ASSIGNMENT: Go through the data and copy every line in which "sembelihan" appears.

(Collected data)
********
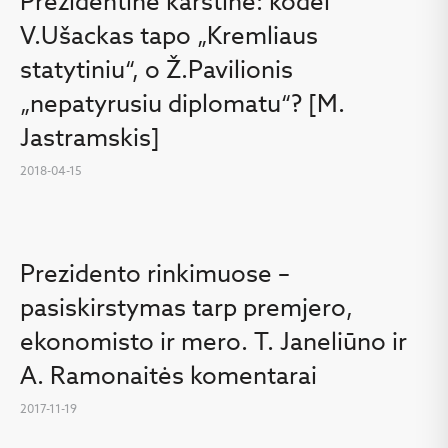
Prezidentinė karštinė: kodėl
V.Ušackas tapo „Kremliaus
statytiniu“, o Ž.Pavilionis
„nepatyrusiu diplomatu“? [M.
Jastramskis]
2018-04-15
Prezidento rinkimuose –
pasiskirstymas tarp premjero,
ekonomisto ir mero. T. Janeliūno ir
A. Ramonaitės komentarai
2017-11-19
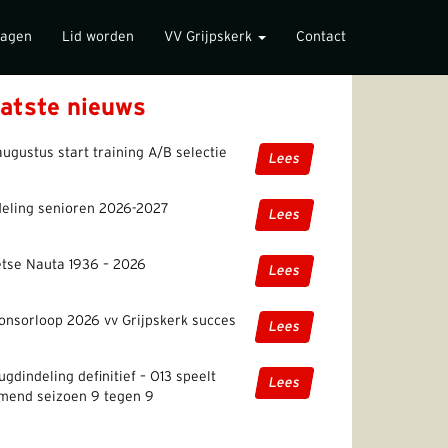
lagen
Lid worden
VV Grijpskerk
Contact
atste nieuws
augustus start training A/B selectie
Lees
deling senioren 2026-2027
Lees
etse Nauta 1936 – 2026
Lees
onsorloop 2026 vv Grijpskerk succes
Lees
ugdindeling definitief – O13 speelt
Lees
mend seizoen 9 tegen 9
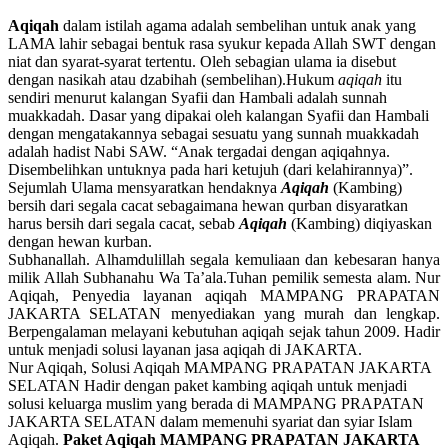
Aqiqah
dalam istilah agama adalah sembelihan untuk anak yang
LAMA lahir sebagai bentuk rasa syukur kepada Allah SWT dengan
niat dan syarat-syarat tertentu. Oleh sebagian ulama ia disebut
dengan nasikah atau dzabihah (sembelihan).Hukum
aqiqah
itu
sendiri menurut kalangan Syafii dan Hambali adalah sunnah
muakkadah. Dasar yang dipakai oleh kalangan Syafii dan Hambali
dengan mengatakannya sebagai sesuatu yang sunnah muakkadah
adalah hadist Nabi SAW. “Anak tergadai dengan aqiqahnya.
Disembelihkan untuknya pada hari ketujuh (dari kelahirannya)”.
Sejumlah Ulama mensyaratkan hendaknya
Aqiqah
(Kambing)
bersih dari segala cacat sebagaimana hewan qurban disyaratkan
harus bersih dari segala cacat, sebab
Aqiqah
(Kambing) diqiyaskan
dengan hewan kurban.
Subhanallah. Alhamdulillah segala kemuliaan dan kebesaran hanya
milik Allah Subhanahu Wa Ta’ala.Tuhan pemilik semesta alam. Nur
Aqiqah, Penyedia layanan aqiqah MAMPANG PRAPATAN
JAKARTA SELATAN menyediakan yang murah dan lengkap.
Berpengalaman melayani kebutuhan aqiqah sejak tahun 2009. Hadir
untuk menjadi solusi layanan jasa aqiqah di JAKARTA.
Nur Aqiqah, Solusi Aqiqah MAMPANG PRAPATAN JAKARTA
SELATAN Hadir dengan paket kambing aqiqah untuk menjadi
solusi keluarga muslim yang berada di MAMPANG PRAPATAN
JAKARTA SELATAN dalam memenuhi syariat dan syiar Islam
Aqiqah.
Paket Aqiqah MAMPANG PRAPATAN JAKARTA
********
SOLUTION:
dalam istilah agama adalah sembelihan untuk anak yang
dengan nasikah atau dzabihah (sembelihan).Hukum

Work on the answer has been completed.